Microtransactions and Games
Micro-what? Small monetary payments, typically less than £1, used to purchase the rights to view and/or use small amounts of exclusive content - microtransactions. To provide some examples, content
could mean articles or media hosted on pay-per-view websites, downloads of small files such as individual mp3 songs or, and this is where a hint of relevance creeps in, exclusive items or unlockables in games.

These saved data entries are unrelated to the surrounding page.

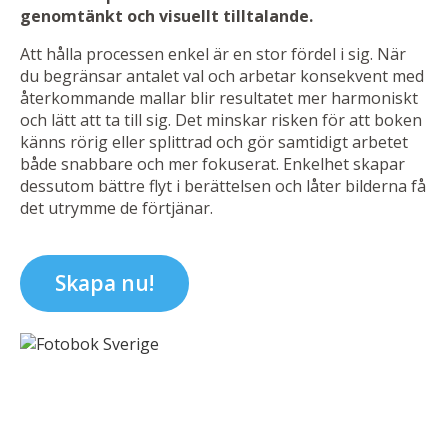
genomtänkt och visuellt tilltalande.
Att hålla processen enkel är en stor fördel i sig. När
du begränsar antalet val och arbetar konsekvent med
återkommande mallar blir resultatet mer harmoniskt
och lätt att ta till sig. Det minskar risken för att boken
känns rörig eller splittrad och gör samtidigt arbetet
både snabbare och mer fokuserat. Enkelhet skapar
dessutom bättre flyt i berättelsen och låter bilderna få
det utrymme de förtjänar.
Skapa nu!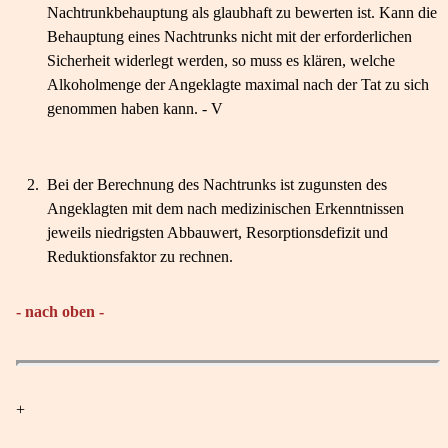
Nachtrunkbehauptung als glaubhaft zu bewerten ist. Kann die
Behauptung eines Nachtrunks nicht mit der erforderlichen
Sicherheit widerlegt werden, so muss es klären, welche
Alkoholmenge der Angeklagte maximal nach der Tat zu sich
genommen haben kann. - V
2.
Bei der Berechnung des Nachtrunks ist zugunsten des
Angeklagten mit dem nach medizinischen Erkenntnissen
jeweils niedrigsten Abbauwert, Resorptionsdefizit und
Reduktionsfaktor zu rechnen.
- nach oben -
+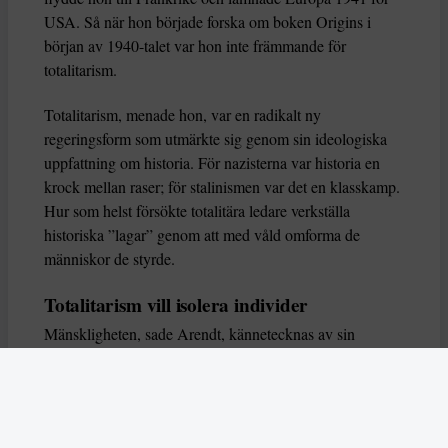
USA. Så när hon började forska om boken Origins i
början av 1940-talet var hon inte främmande för
totalitarism.
Totalitarism, menade hon, var en radikalt ny
regeringsform som utmärkte sig genom sin ideologiska
uppfattning om historia. För nazisterna var historia en
krock mellan raser; för stalinismen var det en klasskamp.
Hur som helst försökte totalitära ledare verkställa
historiska ”lagar” genom att med våld omforma de
människor de styrde.
Totalitarism vill isolera individer
Mänskligheten, sade Arendt, kännetecknas av sin
oändliga variation – ingen person kan någonsin helt
ersätta en annan. Totalitarism syftade till att förstöra
detta. Den isolerade individer, upplöste de band genom
vilka de förenar och stärker varandra, och försökte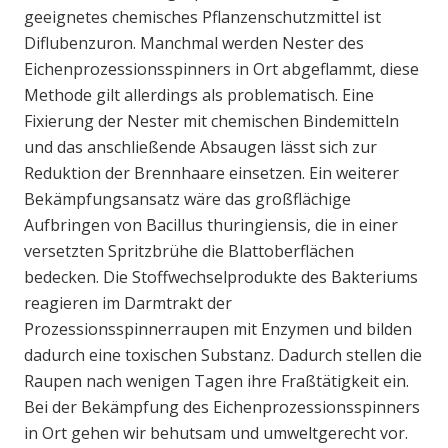
geeignetes chemisches Pflanzenschutzmittel ist
Diflubenzuron. Manchmal werden Nester des
Eichenprozessionsspinners in Ort abgeflammt, diese
Methode gilt allerdings als problematisch. Eine
Fixierung der Nester mit chemischen Bindemitteln
und das anschließende Absaugen lässt sich zur
Reduktion der Brennhaare einsetzen. Ein weiterer
Bekämpfungsansatz wäre das großflächige
Aufbringen von Bacillus thuringiensis, die in einer
versetzten Spritzbrühe die Blattoberflächen
bedecken. Die Stoffwechselprodukte des Bakteriums
reagieren im Darmtrakt der
Prozessionsspinnerraupen mit Enzymen und bilden
dadurch eine toxischen Substanz. Dadurch stellen die
Raupen nach wenigen Tagen ihre Fraßtätigkeit ein.
Bei der Bekämpfung des Eichenprozessionsspinners
in Ort gehen wir behutsam und umweltgerecht vor.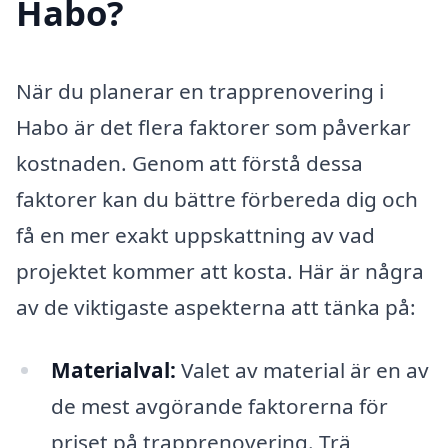
Habo?
När du planerar en trapprenovering i
Habo är det flera faktorer som påverkar
kostnaden. Genom att förstå dessa
faktorer kan du bättre förbereda dig och
få en mer exakt uppskattning av vad
projektet kommer att kosta. Här är några
av de viktigaste aspekterna att tänka på:
Materialval:
Valet av material är en av
de mest avgörande faktorerna för
priset på trapprenovering. Trä,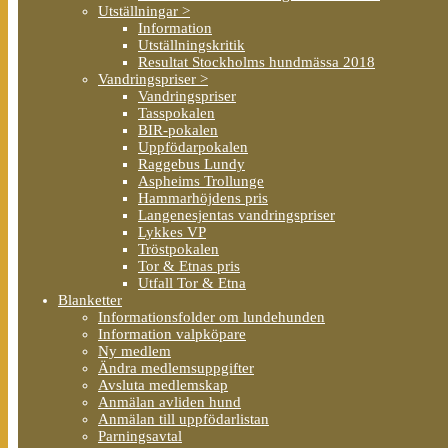
Utställningar >
Information
Utställningskritik
Resultat Stockholms hundmässa 2018
Vandringspriser >
Vandringspriser
Tasspokalen
BIR-pokalen
Uppfödarpokalen
Raggebus Lundy
Aspheims Trollunge
Hammarhöjdens pris
Langenesjentas vandringspriser
Lykkes VP
Tröstpokalen
Tor & Etnas pris
Utfall Tor & Etna
Blanketter
Informationsfolder om lundehunden
Information valpköpare
Ny medlem
Ändra medlemsuppgifter
Avsluta medlemskap
Anmälan avliden hund
Anmälan till uppfödarlistan
Parningsavtal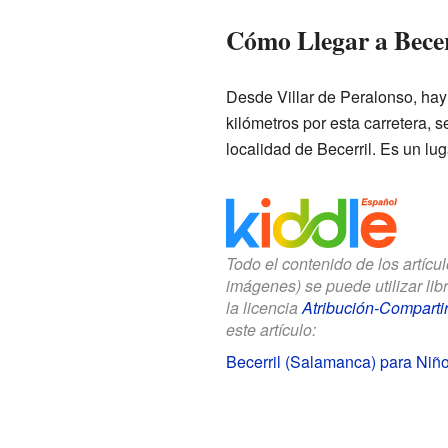
Cómo Llegar a Becer
Desde Villar de Peralonso, hay
kilómetros por esta carretera, 
localidad de Becerril. Es un lu
Todo el contenido de los artícu
imágenes) se puede utilizar li
la licencia
Atribución-Compartir
este artículo:
Becerril (Salamanca) para Niñ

Let’s take a step back for a moment. Why are microtransactions a relatively new concept? In the past, online credit card payments were an expensive business. Purchasing such small amounts of content was unfeasible because the transaction charges incurred by the customer would have been at least as much as the price of the content being bought (Smith G. , 2007). So what changed? As online payments have become a much more common phenomenon, the methods by which they can be made have become more sophisticated, more widespread and less expensive to run. In fact, schemes have been developed with micropayments specifically in mind, such as South Korea’s mobile billing system (Carless, 2006), which is used extensively by the gaming industry. South Korea is pioneering what many believe to be the future of gaming; a future where microtransactions account for the majority of the revenue of online games; a future, in other words, where MMOs are paid for not by monthly subscriptions but through payments for in-game assets. Under this model online games are free to play but payments are required in order to achieve any feeling of real success. Surprisingly, to Western audiences at least, this model is very much the reality in South Korea, as seven out of ten online games employ it (Carless, 2006).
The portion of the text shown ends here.